• ENUNCIADO DO PROBLEMA: Retome o artigo sobre o projeto de lei do PCP relativo aos horários de trabalho e continue-o a partir da última frase apresentada.

• TEXTO DE LEITURA:

════════

O patronato quer pôr e dispor da vida dos trabalhadores
Mecanismos no Código do Trabalho para desregulamentação dos horários
Capitular aos interesses do capital
PS e CDS/PP inviabilizaram no Parlamento, na passada semana, o projecto de lei do PCP que trava a possibilidade de estender a jornada de trabalho até às 12 horas diárias e 60 horas semanais. Nenhuma outra opção está colocada aos trabalhadores que não seja a de resistir e lutar contra mais este violento ataque aos seus direitos.
O PCP, pela sua parte, não hesita em afirmar que «não aceita nem aceitará» que perante a grande questão de saber a «quem deve aproveitar o progresso», a resposta possa ir no sentido de excluir aqueles que são os criadores da riqueza.
«Quando o mundo progride, a tecnologia progride, a ciência progride, não é possível aceitar que aqueles que trabalham e criam a riqueza tenham que regredir nos seus direitos», sublinhou oa presidente do Grupo Parlamentar do PCP, Bernardino Soares.

════════

(Entradas do conjunto de dados)

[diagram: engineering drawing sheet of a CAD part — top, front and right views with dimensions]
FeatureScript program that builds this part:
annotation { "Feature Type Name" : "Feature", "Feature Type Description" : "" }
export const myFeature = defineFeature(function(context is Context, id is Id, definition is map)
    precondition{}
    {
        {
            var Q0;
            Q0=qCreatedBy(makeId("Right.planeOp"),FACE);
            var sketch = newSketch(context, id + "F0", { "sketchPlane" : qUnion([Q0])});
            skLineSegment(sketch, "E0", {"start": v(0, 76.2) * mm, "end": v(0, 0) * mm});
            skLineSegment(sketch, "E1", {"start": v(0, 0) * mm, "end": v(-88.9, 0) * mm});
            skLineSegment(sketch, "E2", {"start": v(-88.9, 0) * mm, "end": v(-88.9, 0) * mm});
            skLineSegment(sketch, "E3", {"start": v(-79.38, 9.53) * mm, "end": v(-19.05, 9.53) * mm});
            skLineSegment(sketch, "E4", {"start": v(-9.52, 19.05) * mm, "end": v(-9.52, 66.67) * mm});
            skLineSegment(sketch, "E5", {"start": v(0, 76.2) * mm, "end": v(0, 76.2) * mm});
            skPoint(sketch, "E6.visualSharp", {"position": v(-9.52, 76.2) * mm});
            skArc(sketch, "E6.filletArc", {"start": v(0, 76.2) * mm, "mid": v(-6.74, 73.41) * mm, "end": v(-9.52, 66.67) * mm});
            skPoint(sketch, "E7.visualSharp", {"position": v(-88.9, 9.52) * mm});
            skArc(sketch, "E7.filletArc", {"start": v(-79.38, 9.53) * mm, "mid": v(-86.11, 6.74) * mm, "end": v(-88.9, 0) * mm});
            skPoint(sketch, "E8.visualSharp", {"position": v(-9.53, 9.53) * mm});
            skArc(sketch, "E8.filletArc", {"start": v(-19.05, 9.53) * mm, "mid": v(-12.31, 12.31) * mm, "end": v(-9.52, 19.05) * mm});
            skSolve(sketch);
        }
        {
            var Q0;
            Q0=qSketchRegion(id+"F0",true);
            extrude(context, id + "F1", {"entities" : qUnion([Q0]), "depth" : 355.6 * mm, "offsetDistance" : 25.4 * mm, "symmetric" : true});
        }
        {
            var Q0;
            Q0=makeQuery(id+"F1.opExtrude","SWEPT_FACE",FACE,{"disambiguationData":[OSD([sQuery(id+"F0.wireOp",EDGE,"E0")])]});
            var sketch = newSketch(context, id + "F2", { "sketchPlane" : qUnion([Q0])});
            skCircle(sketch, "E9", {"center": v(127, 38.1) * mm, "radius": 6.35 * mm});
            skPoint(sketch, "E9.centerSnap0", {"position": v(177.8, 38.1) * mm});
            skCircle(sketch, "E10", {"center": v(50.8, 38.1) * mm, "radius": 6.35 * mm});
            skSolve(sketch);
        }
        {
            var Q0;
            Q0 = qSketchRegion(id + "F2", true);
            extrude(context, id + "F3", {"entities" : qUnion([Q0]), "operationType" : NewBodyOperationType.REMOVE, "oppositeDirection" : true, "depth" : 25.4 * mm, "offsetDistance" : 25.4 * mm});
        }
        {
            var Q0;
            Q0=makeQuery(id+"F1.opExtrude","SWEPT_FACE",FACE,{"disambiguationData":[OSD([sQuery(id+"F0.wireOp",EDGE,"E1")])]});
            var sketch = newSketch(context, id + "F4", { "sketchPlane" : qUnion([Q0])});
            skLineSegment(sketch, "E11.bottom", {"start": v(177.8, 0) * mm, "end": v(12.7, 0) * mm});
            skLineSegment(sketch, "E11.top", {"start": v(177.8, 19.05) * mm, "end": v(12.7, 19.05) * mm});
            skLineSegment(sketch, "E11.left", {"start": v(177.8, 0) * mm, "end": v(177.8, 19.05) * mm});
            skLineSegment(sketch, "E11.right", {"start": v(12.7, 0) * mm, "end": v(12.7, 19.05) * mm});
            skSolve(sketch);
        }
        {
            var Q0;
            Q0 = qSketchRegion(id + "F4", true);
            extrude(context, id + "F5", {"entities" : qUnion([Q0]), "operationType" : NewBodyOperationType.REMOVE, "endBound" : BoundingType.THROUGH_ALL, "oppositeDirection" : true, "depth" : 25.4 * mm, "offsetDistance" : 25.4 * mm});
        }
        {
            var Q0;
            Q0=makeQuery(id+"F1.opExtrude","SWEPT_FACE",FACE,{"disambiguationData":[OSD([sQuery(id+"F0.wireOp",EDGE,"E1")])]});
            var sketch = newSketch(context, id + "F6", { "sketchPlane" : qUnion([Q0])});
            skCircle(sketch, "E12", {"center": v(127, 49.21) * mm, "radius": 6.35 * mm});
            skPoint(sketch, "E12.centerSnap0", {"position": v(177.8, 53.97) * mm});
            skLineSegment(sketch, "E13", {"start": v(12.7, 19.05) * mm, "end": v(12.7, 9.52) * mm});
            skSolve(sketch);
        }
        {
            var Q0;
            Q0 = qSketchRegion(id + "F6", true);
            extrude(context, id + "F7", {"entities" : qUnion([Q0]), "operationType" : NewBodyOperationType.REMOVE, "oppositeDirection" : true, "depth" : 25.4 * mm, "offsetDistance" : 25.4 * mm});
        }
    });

════════

• CAIXA DE RESPOSTA:
Esta foi no fundo a questão-chave colocada no centro do debate pelos deputados comunistas. Saber, afinal, qual o posicionamento de cada partido perante uma alteração do PS ao Código do Trabalho do PSD/CDS-PP que, agravando-o ainda mais, criou um conjunto de disposições que conferem às entidades patronais o poder de determinar a organização dos tempos de trabalho.
«Com a adaptabilidade individual, adaptabilidade grupal, o banco de horas e os horários concentrados, a entidade patronal pode alargar a jornada de trabalho diária até às 12 horas e a semanal até às 60 horas, sem o pagamento de um cêntimo que seja de trabalho extraordinário», denunciou com veemência o deputado comunista Jorge Machado, chamando assim a atenção para o que está verdadeiramente em jogo e que, em síntese, representa um enorme passo no sentido de uma ainda maior intensificação da exploração do trabalho.
O que está já a ser feito por via quer da pressão individual sobre os trabalhadores quer utilizando sindicatos minoritários coniventes com os patrões quer ainda pelo agitar da caducidade dos contratos colectivos de trabalho, expedientes, todos eles, com os quais o patronato procura impor essa regressão na conquista civilizacional que é a jornada das oito horas diárias, como bem observou Jorge Machado.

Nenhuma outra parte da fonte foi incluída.